### 练习
在下面这篇关于爬取百度新闻的帖子里,发帖人想从百度新闻中抓取哪些内容?

-------- 网页摘录

新手修改了网上代码,想要爬百度新闻的标题和简介,不知道为什么运行结果是空。在mac自带的python2上运行:
from urllib import urlopen
import csv
import re
from bs4 import BeautifulSoup
import sys
reload(sys)
sys.setdefaultencoding("utf-8")
for k in range(1,36):
url = "http://news.baidu.com/ns?word=低保&pn=%s&cl=2&ct=1&tn=news&rn=20&ie=utf-8&bt=0&et=0"% ((k-1)*20)
csvfile = file("Dibao.csv", "ab+")
writer = csv.writer(csvfile)
content = urlopen(url).read()
soup = BeautifulSoup(content,"lxml")
list0 = []
list1 = []
list2 = []
list3 = []
for i in range(1,20):
hotNews = soup.find_all("div", {"class", "result"})[i]
a1=hotNews.find(name="a", attrs={"target": re.compile("_blank")})
list0.append(a1.text)
a2=hotNews.find(name="p", attrs={"class": re.compile("c-author")})
t1=a2.text.split()[0]
list1.append(t1)
t2 = a2.text.split()[1]
list2.append(t2)

----------------
-------- 数据块

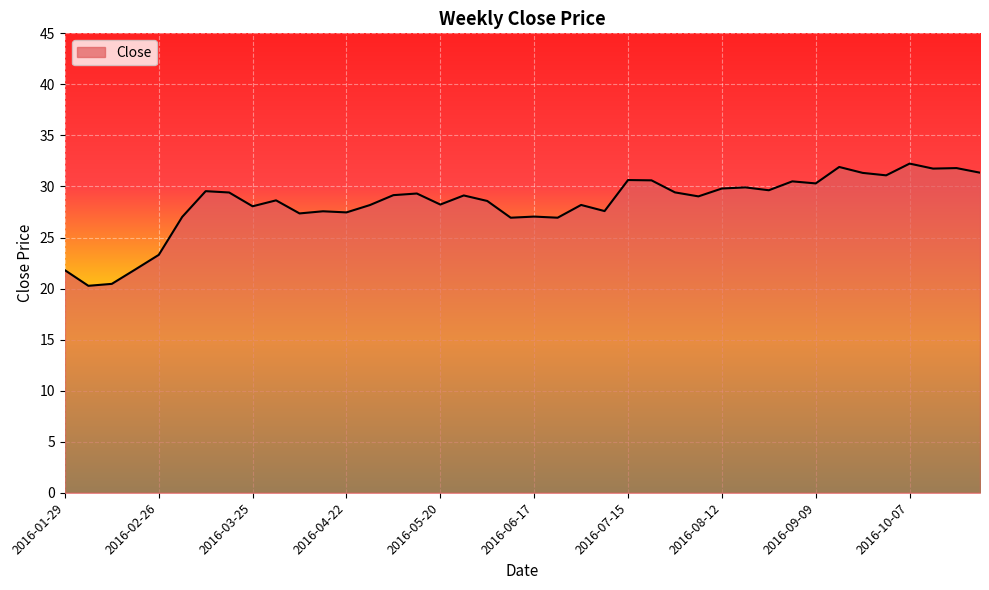

What is the smallest value displayed?

20.3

----------------

### 本题答案
百度新闻的标题和简介。